La RSE, un levier de différenciation dans un secteur standardisé
“Historiquement, le produit aérien a été conçu comme un produit standardisé, avec pour objectif de rassurer : savoir qu’il y aura un petit déjeuner avec un jus de fruit, que le bagage suivra, que tout fonctionnera de manière prévisible... C’était essentiel à une époque pour instaurer la confiance et démocratiser l’avion. Et aujourd’hui encore, on n’a toujours pas énormément d’éléments différenciants entre les compagnies sur l’offre de base.”
"Mais justement, l’un des rares moyens de se démarquer, c’est dans l’immatériel et dans l’expérience. Ce qui peut faire la différence, c’est ce sentiment pour le client d’appartenir à une histoire, d’être associé à des engagements forts, de se sentir contributeur d’une action qui va au-delà du simple voyage. Et c’est ça qui peut vraiment faire bouger les lignes dans notre secteur. Parce que dans un environnement aussi normé que l’aérien, ce qui reste et ce qui marque, c’est ce que l’on transmet au client en termes de valeurs et d’engagements.”
“On ne va pas assez vite”
“Sur le sujet RSE, le secteur aérien ne va pas assez vite. Mais le problème aujourd’hui, c’est que sa réalité économique est compliquée. Honnêtement, c’est un business qui a énormément de mal à vivre. Quand le transport aérien a été créé, toutes les compagnies possédaient leurs avions. Aujourd’hui, elles n’ont pu renouveler que la moitié de leur flotte, le reste est en location. Ce n’est pas forcément une mauvaise chose, parce qu’on est dans une logique d’économie de l’usage, qui est souvent plus pertinente que la propriété quand elle est mal placée.”
“Mais la grande difficulté reste l’investissement. On ne peut pas faire abstraction de cette contrainte économique. Parfois, c’est utilisé comme un alibi pour ne pas avancer plus vite, mais ça reste une réalité. Il faut donc explorer d’autres approches, d’autres modèles de financement pour la mobilité en général.”

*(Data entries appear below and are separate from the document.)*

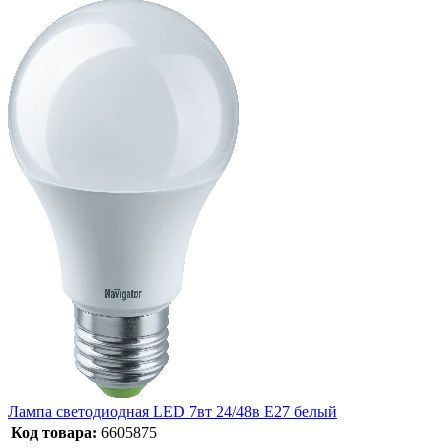
Лампа светодиодная LED 7вт 24/48в Е27 белый
Код товара:
6605875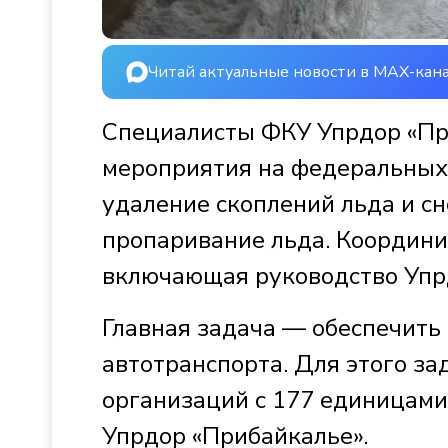
Читай актуальные новости в MAX-кан
Специалисты ФКУ Упрдор «Пр
мероприятия на федеральных 
удаление скоплений льда и сн
пропаривание льда. Координи
включающая руководство Упр
Главная задача — обеспечить
автотранспорта. Для этого з
организаций с 177 единицами
Упрдор «Прибайкалье».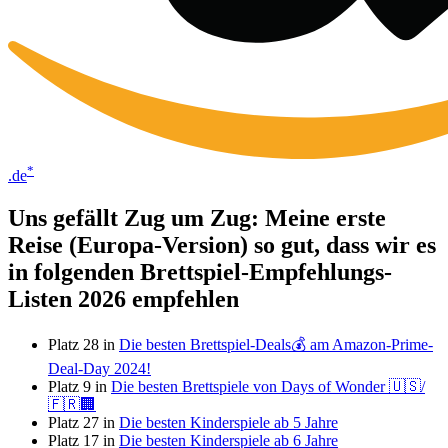
*
.de
Uns gefällt Zug um Zug: Meine erste
Reise (Europa-Version) so gut, dass wir es
in folgenden Brettspiel-Empfehlungs-
Listen 2026 empfehlen
Platz 28 in
Die besten Brettspiel-Deals💰 am Amazon-Prime-
Deal-Day 2024!
Platz 9 in
Die besten Brettspiele von Days of Wonder 🇺🇸/
🇫🇷🏢
Platz 27 in
Die besten Kinderspiele ab 5 Jahre
Platz 17 in
Die besten Kinderspiele ab 6 Jahre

“L’intermodalité, par exemple, est un domaine où on a fait beaucoup trop peu jusqu’à présent. Ça fait longtemps qu’on en parle, mais on n’a pas encore réussi à inventer une vraie complémentarité entre les modes de transport. Il faut arrêter d’opposer systématiquement le train et l’avion comme s’ils étaient des ennemis. En Europe, on a la chance d’avoir un réseau ferroviaire exceptionnel. Ce n’est pas le cas partout. En Asie, par exemple, l’avion va continuer à se développer parce qu’il n’y a pas d’alternative viable.”
Et le business travel ?
“L’enjeu, pour les déplacements professionnels, c’est de gérer intelligemment les déplacements long-courriers. Ne pas voyager pour rien. Il y a des choses qu’on peut régler à distance. En même temps, on sait que la visioconférence, aussi pratique soit-elle, ne remplace pas complètement le contact humain. Se voir en face, ça donne envie d’aller à la rencontre des autres, et c’est une bonne chose d’un point de vue humain. Mais il y a un vrai équilibre à trouver pour limiter les déplacements inutiles tout en préservant la richesse des échanges. C’est là-dessus qu’il faut avancer, et il y a encore beaucoup à faire.”